African Americans with left ventricular dysfunction appear to be at higher risk for progression of heart failure and death from any cause than similarly treated whites26
. In the present cohort, African American males had the highest mean blood pressure and LVMI, and were more likely to have ALVSD and develop clinical CHF compared with other MESA participants. This suggests that community-wide screening for ALVSD and preemptive interventions in hypertensive African American men could be explored as an appropriate and cost-effective public health strategy to reduce heart failure burden in our communities. Current debate should focus on how best to screen for ALVSD in individuals without clinical CVD, since our data suggest these individuals are at higher risk for CHF, CVD, and all-cause mortality. More research is needed to determine if preemptive interventions might reduce the risk for CHF, CVD, and death in this high risk subgroup.
Unlike echocardiography, cardiac MRI more accurately measures left ventricular volumes, from which LVEF is derived16
. In addition, other variables, such as LVMI, can be measured during the cardiac MRI scan. The present study shows that adding LVMI as part of a cardiac risk assessment would significantly improve the prognostic accuracy of LVEF in predicting incident CHF. Furthermore, in individuals with ALVSD, LVMI would discriminate accurately among those most likely to progress to clinical CHF. Studies in other cohorts are needed to replicate and extend our findings.

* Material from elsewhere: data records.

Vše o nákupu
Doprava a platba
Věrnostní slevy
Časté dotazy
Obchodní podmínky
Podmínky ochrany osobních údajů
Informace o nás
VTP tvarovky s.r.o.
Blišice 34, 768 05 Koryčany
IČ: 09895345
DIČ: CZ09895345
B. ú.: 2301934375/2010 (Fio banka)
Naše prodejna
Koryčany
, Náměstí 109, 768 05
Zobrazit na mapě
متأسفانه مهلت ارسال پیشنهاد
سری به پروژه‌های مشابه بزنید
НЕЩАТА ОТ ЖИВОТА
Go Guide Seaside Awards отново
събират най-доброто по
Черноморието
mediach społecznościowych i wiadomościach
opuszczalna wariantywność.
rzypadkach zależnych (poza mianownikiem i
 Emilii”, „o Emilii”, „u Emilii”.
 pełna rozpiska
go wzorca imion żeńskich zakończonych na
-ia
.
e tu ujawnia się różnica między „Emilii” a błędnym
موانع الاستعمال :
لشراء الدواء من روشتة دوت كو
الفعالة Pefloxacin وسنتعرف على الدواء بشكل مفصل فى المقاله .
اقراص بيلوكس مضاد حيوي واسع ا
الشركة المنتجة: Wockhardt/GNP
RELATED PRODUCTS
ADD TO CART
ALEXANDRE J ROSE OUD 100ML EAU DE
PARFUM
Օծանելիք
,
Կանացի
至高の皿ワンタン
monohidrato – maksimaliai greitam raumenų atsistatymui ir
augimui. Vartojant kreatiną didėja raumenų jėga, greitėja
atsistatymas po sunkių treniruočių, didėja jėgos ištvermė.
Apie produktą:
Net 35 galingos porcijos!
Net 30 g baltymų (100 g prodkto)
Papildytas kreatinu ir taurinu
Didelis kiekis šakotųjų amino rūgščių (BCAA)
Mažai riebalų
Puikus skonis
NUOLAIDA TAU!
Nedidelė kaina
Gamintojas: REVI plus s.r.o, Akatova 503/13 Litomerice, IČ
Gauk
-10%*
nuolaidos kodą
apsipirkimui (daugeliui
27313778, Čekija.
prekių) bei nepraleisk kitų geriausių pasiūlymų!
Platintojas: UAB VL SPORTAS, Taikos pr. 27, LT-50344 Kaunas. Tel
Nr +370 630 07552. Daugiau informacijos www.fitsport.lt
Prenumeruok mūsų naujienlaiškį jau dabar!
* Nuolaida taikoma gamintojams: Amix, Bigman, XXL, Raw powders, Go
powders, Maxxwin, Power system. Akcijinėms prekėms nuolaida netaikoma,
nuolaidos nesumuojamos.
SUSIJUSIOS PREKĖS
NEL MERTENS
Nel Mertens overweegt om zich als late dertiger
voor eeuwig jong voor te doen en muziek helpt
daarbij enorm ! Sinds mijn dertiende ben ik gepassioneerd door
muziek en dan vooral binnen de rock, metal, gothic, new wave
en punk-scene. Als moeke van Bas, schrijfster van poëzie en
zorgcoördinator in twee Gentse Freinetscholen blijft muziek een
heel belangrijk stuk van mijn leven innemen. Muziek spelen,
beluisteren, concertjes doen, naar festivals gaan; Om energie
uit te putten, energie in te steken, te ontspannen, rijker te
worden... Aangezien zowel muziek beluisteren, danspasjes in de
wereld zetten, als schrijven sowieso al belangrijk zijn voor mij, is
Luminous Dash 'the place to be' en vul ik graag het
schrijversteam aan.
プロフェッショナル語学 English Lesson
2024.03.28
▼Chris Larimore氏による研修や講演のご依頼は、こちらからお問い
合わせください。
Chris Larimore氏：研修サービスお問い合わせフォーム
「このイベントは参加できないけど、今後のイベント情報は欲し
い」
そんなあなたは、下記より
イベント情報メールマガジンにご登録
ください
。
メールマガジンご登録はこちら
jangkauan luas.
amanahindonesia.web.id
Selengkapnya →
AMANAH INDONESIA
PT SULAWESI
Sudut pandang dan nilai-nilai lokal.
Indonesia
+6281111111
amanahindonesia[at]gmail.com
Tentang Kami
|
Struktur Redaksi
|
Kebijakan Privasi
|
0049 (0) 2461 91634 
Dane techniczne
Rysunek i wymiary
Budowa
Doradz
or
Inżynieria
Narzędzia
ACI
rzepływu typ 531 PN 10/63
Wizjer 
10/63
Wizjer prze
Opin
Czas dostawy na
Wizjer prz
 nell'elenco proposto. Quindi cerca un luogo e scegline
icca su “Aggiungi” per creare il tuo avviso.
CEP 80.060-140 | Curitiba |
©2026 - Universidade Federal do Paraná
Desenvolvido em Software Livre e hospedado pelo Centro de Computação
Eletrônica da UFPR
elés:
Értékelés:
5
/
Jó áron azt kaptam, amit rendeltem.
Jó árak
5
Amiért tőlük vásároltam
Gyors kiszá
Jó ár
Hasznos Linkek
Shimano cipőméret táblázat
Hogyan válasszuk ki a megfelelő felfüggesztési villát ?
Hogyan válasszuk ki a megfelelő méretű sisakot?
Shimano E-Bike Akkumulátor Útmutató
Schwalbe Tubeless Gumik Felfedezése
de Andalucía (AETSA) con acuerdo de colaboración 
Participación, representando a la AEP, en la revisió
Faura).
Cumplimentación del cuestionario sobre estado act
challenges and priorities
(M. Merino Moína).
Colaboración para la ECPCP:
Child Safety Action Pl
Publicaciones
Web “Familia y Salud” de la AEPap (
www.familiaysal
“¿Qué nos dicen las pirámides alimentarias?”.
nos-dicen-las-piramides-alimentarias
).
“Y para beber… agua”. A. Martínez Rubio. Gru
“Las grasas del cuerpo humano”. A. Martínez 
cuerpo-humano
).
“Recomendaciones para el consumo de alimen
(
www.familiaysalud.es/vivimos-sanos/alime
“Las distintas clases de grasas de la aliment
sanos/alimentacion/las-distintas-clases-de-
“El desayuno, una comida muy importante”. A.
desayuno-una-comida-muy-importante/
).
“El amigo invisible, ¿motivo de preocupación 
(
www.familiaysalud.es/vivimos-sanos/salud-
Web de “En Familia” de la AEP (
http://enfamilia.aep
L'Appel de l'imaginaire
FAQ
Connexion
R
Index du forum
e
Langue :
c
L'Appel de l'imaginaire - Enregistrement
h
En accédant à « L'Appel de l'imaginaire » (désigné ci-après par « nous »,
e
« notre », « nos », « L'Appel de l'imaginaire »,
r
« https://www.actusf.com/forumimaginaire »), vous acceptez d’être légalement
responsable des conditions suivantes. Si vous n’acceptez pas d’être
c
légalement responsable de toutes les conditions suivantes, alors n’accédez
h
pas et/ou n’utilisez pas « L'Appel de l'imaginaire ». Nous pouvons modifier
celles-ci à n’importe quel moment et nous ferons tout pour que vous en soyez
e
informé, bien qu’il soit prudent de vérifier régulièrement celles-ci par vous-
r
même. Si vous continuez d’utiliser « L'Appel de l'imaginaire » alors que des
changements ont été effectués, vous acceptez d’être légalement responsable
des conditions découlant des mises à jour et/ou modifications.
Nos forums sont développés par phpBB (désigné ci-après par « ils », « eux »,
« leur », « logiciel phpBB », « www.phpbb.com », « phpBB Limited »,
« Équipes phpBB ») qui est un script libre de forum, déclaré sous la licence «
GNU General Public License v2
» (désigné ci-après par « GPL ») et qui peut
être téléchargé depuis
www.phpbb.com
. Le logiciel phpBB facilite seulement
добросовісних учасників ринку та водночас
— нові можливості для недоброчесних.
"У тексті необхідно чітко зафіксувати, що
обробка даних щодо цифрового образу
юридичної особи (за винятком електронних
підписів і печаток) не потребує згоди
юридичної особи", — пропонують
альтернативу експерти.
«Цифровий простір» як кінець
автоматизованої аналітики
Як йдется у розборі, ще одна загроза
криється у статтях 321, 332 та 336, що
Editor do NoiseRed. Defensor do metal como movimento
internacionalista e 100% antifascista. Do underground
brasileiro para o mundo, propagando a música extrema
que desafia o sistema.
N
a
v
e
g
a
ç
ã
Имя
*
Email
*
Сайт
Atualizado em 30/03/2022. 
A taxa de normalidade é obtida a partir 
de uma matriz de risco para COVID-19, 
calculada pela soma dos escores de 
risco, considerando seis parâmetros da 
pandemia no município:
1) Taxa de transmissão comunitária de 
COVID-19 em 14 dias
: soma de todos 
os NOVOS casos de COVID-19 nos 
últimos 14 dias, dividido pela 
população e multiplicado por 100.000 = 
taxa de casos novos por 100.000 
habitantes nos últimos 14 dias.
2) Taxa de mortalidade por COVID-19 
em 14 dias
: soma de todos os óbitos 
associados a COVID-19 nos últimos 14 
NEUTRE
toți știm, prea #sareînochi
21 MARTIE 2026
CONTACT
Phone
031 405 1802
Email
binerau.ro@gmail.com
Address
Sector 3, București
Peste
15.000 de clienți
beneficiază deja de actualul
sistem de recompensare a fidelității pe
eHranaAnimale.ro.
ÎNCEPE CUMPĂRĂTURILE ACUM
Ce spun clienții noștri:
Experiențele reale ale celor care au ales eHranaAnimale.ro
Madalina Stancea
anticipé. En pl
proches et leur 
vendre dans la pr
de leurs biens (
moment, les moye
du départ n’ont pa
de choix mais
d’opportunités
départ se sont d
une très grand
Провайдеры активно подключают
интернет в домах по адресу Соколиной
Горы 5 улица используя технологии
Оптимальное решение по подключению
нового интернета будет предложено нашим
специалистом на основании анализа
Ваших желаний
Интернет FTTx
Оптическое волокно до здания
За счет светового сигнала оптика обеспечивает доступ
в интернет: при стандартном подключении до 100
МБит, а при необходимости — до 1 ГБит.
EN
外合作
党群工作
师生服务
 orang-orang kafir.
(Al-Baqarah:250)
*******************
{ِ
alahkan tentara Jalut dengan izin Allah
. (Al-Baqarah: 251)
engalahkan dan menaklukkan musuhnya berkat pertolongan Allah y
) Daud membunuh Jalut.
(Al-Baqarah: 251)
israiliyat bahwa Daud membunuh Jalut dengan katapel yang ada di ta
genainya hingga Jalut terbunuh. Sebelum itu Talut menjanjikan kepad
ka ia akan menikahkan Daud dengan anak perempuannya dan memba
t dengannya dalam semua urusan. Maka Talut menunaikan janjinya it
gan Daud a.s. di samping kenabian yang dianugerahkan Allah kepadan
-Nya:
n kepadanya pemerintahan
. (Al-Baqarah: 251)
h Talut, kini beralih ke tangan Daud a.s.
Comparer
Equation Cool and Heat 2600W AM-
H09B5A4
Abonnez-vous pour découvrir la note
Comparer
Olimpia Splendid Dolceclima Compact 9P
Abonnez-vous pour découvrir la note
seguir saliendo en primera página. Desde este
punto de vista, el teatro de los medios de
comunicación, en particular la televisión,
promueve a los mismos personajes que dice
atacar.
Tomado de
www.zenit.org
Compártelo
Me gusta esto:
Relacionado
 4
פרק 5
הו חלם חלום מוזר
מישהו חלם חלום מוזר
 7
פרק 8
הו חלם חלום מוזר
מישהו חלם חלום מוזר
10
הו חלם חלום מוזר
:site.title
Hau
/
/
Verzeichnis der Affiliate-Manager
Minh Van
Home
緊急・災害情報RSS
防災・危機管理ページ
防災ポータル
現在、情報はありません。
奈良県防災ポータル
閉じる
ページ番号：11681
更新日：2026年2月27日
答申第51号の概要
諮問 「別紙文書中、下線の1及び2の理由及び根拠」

The strengths of this study include the large sample size, long duration of follow-up, adjudicated outcomes, use of cardiac MRI, the multi-ethnic nature of the cohort and the fact that unlike other studies, all participants were free of clinical cardiovascular disease at baseline. However, given the relatively small prevalence of ALVSD, we did not explore stratified analysis due to limited statistical power. In addition, MESA is an observational study; although we adjusted for most covariates in our adjusted models, our results may still have been influenced by residual confounding. The cardiac MRI results including left ventricular ejection fraction was made available to participants and their clinicians (if participants consented). MESA does not include other ethnic groups such as American Indians and other Asian groups except Chinese. In addition the proportion of each ethnic group in MESA does not accurately reflect that of the US population. This limits the generalizability of our findings. Presently other cardiac MRI data including left atrial size and structure etc, likely to influence the development of congestive heart failure, cardiovascular events and mortality are not available in MESA. Inclusion of such data and a more comprehensive analysis of the MESA cardiac MRI data may further inform risk prediction of these outcomes in this population. Lastly, because the present study involved individuals without clinical cardiovascular disease at baseline, our results may not be applicable to other populations.